## Представленный текст

Ожидая решения кассационного суда, мы провели с Назымом в анкарской военной тюрьме больше трех месяцев, - продолжает А. Кадир. - Жили в складчину. У нас скопилось курсантское жалованье. А у него денег почти не было. Готовили обед мы, ужин тоже, на его долю приходился завтрак.
Как-то он получил двадцать лир от своей тетушки.
И признался: «Говоря откровенно, ни медяка не осталось. Эти двадцать лир как с неба свалились».
Он аккуратно сложил бумажку, поместил ее в коричневый кошелечек. Как только нужно было расплачиваться, он тотчас его вынимал. Но мы между собой подумали: «А вдруг приговор утвердят, он-то глава семьи, у него на руках дети». И стали устраивать так, чтоб он не тратил свои деньги. «Вы мне ни за что не даете расплачиваться, ребята, - сказал он однажды, - Ну что же, считайте, что я у вас в долгу. Верну потом, мир тесен».

## Требования
a) Сколько лир Назым получил от своей тетушки, согласно тексту?
b) Перепишите из текста дословно отрывок, начав со слов «Ожидая решения кассационного» и остановившись после слов «долю приходился завтрак.».
Отвечайте, опираясь только на текст.

## Представленные данные
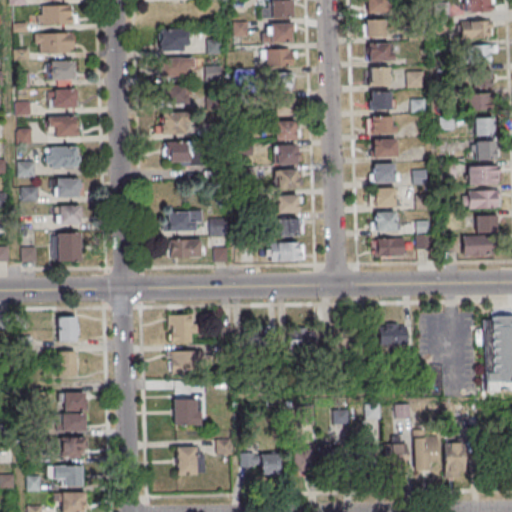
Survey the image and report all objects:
building: (477, 5)
building: (375, 6)
building: (276, 8)
building: (55, 14)
building: (374, 28)
building: (474, 29)
building: (172, 40)
building: (52, 42)
building: (378, 52)
building: (20, 53)
building: (480, 53)
building: (278, 57)
building: (174, 67)
building: (60, 70)
building: (376, 75)
building: (21, 79)
building: (413, 79)
building: (479, 80)
building: (280, 81)
building: (174, 94)
building: (60, 98)
building: (379, 100)
building: (477, 102)
building: (415, 105)
building: (283, 107)
building: (171, 123)
building: (380, 124)
building: (60, 126)
building: (482, 126)
building: (284, 129)
road: (329, 142)
road: (116, 143)
building: (382, 147)
building: (483, 149)
building: (176, 152)
building: (284, 154)
building: (59, 156)
building: (24, 168)
building: (381, 172)
building: (480, 174)
building: (418, 176)
building: (284, 178)
building: (65, 187)
building: (28, 193)
building: (382, 196)
building: (480, 198)
building: (286, 204)
building: (66, 214)
building: (182, 220)
building: (383, 220)
building: (483, 224)
building: (216, 226)
building: (289, 226)
building: (421, 234)
building: (477, 245)
building: (65, 246)
building: (386, 246)
building: (185, 248)
building: (285, 251)
building: (3, 253)
building: (27, 254)
building: (218, 254)
road: (256, 285)
building: (179, 327)
building: (65, 328)
road: (451, 332)
building: (391, 334)
building: (300, 338)
building: (186, 362)
building: (65, 363)
building: (72, 400)
road: (123, 400)
building: (185, 412)
building: (399, 413)
building: (72, 421)
building: (69, 447)
building: (424, 451)
building: (393, 454)
building: (300, 455)
building: (337, 457)
building: (452, 459)
building: (188, 460)
building: (65, 474)
road: (329, 493)
building: (69, 501)
road: (146, 504)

## Решения
a) Двадцать лир.

b)
Ожидая решения кассационного суда, мы провели с Назымом в анкарской военной тюрьме больше трех месяцев, - продолжает А. Кадир. - Жили в складчину. У нас скопилось курсантское жалованье. А у него денег почти не было. Готовили обед мы, ужин тоже, на его долю приходился завтрак.